**GIVEN DATA**
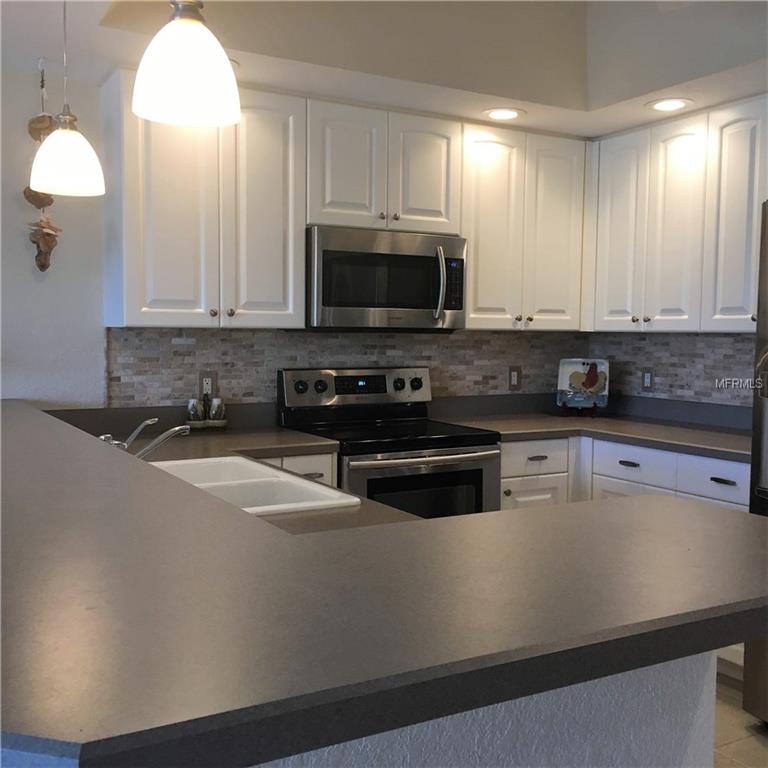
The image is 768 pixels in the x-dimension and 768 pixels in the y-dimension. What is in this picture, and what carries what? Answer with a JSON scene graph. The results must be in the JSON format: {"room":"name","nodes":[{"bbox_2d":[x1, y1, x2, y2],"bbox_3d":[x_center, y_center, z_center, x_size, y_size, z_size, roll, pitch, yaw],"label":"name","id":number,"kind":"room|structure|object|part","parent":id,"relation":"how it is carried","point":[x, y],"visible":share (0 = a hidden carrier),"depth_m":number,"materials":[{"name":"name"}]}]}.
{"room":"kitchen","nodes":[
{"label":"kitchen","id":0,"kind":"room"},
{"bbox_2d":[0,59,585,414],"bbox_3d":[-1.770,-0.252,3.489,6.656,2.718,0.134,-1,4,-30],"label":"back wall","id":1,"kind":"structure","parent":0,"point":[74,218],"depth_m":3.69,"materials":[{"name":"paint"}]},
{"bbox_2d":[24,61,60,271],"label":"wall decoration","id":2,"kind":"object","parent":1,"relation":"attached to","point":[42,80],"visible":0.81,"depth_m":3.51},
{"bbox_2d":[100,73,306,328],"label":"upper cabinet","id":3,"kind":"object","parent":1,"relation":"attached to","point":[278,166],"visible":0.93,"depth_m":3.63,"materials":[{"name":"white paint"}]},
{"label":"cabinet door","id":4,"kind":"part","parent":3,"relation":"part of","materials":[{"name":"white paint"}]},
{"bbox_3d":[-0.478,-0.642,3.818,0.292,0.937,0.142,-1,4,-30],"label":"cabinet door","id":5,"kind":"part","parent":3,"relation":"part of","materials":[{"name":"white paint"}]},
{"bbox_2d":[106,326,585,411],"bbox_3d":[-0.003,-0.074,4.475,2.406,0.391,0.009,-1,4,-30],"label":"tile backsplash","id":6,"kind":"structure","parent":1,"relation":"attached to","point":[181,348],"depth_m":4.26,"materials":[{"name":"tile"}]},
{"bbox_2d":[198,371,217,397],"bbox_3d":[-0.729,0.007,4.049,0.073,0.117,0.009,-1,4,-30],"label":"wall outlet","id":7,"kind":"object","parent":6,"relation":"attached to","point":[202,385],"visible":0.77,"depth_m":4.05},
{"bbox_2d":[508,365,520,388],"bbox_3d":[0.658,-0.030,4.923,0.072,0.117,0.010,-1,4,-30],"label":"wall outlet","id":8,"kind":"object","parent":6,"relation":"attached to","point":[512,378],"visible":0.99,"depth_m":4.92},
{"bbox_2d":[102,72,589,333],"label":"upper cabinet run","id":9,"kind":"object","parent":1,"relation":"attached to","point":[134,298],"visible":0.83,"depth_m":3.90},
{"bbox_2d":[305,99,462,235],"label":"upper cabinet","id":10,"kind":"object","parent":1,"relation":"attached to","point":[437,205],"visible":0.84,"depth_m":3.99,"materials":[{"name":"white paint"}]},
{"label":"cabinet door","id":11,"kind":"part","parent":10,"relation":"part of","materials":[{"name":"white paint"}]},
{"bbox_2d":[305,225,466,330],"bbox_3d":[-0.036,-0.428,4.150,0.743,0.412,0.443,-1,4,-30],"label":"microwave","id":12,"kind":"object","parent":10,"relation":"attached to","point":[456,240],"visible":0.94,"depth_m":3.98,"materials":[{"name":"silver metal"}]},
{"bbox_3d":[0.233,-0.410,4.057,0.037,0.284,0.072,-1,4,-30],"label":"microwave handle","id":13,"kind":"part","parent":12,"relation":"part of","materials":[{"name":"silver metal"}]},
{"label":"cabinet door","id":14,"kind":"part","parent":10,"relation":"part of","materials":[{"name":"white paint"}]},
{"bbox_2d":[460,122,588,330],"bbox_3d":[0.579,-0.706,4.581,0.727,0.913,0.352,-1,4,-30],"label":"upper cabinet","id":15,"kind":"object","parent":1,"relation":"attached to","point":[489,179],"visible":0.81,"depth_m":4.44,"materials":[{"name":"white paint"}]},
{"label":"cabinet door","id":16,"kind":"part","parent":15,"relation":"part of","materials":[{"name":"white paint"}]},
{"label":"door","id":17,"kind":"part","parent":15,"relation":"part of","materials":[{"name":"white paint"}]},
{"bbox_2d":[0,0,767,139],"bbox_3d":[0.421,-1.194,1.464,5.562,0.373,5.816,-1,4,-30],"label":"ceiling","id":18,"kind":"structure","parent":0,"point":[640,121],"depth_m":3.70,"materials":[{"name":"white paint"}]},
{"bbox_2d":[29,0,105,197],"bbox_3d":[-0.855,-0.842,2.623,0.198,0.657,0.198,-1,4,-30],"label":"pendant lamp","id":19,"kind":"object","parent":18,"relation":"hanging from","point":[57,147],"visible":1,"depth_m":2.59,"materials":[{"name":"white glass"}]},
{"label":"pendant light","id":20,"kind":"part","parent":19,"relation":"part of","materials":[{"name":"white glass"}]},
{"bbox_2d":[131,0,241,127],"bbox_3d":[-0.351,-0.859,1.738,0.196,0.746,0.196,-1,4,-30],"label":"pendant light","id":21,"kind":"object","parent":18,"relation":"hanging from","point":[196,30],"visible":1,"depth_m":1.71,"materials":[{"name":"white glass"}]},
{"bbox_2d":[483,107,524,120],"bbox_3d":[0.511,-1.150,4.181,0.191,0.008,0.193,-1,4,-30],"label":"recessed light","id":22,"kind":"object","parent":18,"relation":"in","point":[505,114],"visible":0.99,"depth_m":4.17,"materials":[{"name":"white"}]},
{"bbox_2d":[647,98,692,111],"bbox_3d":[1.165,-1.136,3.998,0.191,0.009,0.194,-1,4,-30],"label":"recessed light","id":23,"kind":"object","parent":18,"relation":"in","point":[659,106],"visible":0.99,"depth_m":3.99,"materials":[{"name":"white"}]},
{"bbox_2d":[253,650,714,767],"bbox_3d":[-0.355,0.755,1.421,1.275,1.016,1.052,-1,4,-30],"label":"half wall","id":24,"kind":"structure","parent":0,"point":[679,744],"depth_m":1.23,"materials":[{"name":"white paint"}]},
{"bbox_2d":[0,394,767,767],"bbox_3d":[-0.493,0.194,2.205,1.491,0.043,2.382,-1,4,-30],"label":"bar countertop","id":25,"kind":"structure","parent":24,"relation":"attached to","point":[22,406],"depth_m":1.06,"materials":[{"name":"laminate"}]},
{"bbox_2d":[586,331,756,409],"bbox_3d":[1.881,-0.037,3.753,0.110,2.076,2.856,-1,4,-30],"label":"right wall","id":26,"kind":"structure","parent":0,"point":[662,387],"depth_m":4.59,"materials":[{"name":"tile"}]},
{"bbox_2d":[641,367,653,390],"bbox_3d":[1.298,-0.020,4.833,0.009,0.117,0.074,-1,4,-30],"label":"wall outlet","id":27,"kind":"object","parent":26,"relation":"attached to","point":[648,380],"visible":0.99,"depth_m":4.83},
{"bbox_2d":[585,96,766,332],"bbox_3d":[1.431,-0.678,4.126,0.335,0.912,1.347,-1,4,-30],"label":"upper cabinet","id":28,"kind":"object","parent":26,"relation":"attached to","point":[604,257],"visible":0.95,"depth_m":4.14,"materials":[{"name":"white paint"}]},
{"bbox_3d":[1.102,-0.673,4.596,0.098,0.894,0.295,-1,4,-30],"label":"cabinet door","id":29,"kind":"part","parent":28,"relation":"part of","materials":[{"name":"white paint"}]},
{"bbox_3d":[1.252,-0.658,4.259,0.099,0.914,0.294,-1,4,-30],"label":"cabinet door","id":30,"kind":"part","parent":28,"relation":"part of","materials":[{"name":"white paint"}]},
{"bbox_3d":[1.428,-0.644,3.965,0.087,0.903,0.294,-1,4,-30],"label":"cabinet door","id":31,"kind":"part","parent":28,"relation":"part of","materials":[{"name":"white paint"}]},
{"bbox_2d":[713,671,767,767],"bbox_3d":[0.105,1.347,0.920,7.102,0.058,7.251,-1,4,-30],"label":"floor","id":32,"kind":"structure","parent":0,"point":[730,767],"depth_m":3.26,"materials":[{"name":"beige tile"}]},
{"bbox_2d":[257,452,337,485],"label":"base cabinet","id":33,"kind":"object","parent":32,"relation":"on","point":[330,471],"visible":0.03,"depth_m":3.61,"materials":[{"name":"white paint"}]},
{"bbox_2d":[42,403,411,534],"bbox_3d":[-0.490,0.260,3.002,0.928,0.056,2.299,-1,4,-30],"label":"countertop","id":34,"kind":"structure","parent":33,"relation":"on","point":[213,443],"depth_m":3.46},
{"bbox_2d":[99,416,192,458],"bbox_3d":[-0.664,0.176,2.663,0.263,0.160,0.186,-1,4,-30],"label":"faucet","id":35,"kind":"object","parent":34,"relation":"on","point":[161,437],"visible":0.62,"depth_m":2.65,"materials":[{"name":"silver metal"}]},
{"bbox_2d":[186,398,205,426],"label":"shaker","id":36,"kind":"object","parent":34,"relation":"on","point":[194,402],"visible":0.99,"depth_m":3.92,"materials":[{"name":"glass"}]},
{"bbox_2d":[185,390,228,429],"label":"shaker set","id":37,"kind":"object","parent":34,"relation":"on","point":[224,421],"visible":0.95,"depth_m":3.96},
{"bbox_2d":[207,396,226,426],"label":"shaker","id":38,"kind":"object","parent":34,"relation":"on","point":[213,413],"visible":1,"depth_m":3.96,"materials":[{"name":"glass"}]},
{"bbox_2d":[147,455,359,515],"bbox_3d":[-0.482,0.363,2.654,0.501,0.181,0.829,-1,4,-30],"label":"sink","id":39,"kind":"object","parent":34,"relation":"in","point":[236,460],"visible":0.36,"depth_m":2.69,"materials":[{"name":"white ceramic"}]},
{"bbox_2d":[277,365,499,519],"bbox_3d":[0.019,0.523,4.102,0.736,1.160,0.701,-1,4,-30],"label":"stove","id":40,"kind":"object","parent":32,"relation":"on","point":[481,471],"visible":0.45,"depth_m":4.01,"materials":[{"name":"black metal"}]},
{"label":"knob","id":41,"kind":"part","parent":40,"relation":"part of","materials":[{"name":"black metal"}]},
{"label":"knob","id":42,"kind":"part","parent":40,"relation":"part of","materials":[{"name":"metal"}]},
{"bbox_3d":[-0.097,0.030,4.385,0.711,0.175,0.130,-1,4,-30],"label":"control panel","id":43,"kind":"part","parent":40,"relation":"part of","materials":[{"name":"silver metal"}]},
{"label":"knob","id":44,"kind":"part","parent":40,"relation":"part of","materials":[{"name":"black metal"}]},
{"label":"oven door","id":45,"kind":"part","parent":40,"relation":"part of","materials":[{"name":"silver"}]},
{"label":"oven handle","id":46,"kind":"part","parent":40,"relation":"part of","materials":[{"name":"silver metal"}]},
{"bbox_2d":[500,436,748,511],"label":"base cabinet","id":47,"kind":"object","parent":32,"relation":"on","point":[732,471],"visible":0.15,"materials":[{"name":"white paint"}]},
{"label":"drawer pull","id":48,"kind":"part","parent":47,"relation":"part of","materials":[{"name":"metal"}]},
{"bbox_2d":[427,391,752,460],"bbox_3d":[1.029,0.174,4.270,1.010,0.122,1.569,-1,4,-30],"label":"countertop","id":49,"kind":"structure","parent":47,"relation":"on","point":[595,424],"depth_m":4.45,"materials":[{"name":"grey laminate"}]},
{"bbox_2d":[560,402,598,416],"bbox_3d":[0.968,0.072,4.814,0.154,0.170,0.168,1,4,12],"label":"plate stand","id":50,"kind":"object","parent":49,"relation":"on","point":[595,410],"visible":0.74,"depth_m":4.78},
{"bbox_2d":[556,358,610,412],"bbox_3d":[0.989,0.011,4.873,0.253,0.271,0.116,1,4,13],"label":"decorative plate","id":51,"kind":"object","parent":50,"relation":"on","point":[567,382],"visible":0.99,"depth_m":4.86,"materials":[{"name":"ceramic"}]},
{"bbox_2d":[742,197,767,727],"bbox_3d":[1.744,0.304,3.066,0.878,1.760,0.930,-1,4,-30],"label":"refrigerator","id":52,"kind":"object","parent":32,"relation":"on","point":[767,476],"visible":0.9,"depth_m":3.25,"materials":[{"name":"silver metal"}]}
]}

**DIRECTIONS**
Looking at the listing above, which lines hold "wall"? Copy every such line.

**FINISHED TASK**
{"bbox_2d":[0,59,585,414],"bbox_3d":[-1.770,-0.252,3.489,6.656,2.718,0.134,-1,4,-30],"label":"back wall","id":1,"kind":"structure","parent":0,"point":[74,218],"depth_m":3.69,"materials":[{"name":"paint"}]},
{"bbox_2d":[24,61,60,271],"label":"wall decoration","id":2,"kind":"object","parent":1,"relation":"attached to","point":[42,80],"visible":0.81,"depth_m":3.51},
{"bbox_2d":[198,371,217,397],"bbox_3d":[-0.729,0.007,4.049,0.073,0.117,0.009,-1,4,-30],"label":"wall outlet","id":7,"kind":"object","parent":6,"relation":"attached to","point":[202,385],"visible":0.77,"depth_m":4.05},
{"bbox_2d":[508,365,520,388],"bbox_3d":[0.658,-0.030,4.923,0.072,0.117,0.010,-1,4,-30],"label":"wall outlet","id":8,"kind":"object","parent":6,"relation":"attached to","point":[512,378],"visible":0.99,"depth_m":4.92},
{"bbox_2d":[253,650,714,767],"bbox_3d":[-0.355,0.755,1.421,1.275,1.016,1.052,-1,4,-30],"label":"half wall","id":24,"kind":"structure","parent":0,"point":[679,744],"depth_m":1.23,"materials":[{"name":"white paint"}]},
{"bbox_2d":[586,331,756,409],"bbox_3d":[1.881,-0.037,3.753,0.110,2.076,2.856,-1,4,-30],"label":"right wall","id":26,"kind":"structure","parent":0,"point":[662,387],"depth_m":4.59,"materials":[{"name":"tile"}]},
{"bbox_2d":[641,367,653,390],"bbox_3d":[1.298,-0.020,4.833,0.009,0.117,0.074,-1,4,-30],"label":"wall outlet","id":27,"kind":"object","parent":26,"relation":"attached to","point":[648,380],"visible":0.99,"depth_m":4.83},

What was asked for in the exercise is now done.